Although we observed a shift favoring laparoscopic appendectomy in later trials in our analysis, an apparent shift in the opposite direction was observed in the early to middle period after good results were obtained for laparoscopic appendectomy in very early trials. Early trials tend to overestimate treatment effects for a variety of reasons, such as the under-reporting of disappointing results or the selection of favorable subgroups [22‐24]. However, as new interventions are disseminated and the study participant inclusion criteria are broadened, positive results become less extreme. Relevant examples can be found elsewhere [25, 26]. We assume that the results favoring open appendectomy in the early-middle period are another example of this phenomenon.

This study has several limitations. First, we observed the change from statistically significant to insignificant findings using the 95 % CI of odds ratios. There are other methods to analyze the results of meta-analyses chronologically, such as the trial sequential analysis (TSA) which takes into account random errors due to repetitive meta-analyses [27, 28]. We performed a TSA for the intra-abdominal abscess outcome, and it did not show significance throughout; i.e., the required information size was not reached and the Z-curve did not cross the trial sequential monitoring boundaries. Therefore, we cannot dismiss the possibility of random errors which brought the statistical significance in the analysis. This strengthens the importance of not relying only on the 95 % CI of the effect size and of performing a TSA to conclude the comparison.

Second, this analysis can be prone to publication bias. It is likely that trials with contradicting results would be published more often than those confirming the existing evidence. Small study effects could also have existed in our analysis. A visual inspection of the funnel plot showed slight asymmetry in small studies (Fig. 6).

Third, we did not conduct an analysis of the operative time or the length of hospital stay due to considerable heterogeneity, and a small study effect could have a substantial impact on the heterogeneity.

Fourth, studies with a high risk of bias could skew the results. We conducted subgroup analyses for trials with low and high risks of bias, and the results showed that the intra-abdominal abscess outcome after laparoscopic appendectomy was considerably more frequent among the studies with a low risk of bias compared to those with a high risk of bias, although a cumulative meta-analysis showed a similar trend toward favoring laparoscopic appendectomy [see the Additional file 1].

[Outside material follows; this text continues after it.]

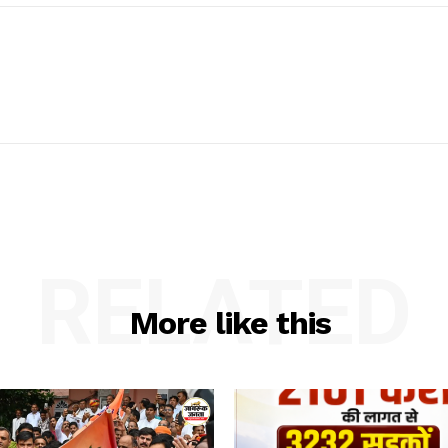
RELATED
More like this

Fifth, the rarity of intra-abdominal abscesses may have complicated the analysis. The small number of events can increase the uncertainty. Since there are many trials with zero-events in intra-abdominal abscess, we substituted the correction factor of 0.5 to 0.01 as a sensitivity analysis to test for robustness [29]. The cumulative meta-analysis showed that statistical significance was first observed in the trial published in 2001 and it disappeared as more results accumulated, with the overall OR of 1.24 (95 % CI 0.84–1.81). The results were similar between both correction factors.

Sixth, the number of studies published each year was unbalanced. We included more trials during the time period from 1996 to 2001, which might have biased the results. Nevertheless, considering that the shift from surgeons favoring open appendectomy to those favoring laparoscopic appendectomy occurred after 2002, new findings might have been more evident if more trials had been published after 2001.

Finally, although we report herein an example demonstrating evidential instability in the surgical field, we cannot generalize this observation to all surgical interventions or other fields. Although the numbers of RCTs addressing other surgical topics are generally low [30], more evidence should be accumulated for other topics to understand the stability of evidence by means of not only cumulative meta-analyses, but also TSAs.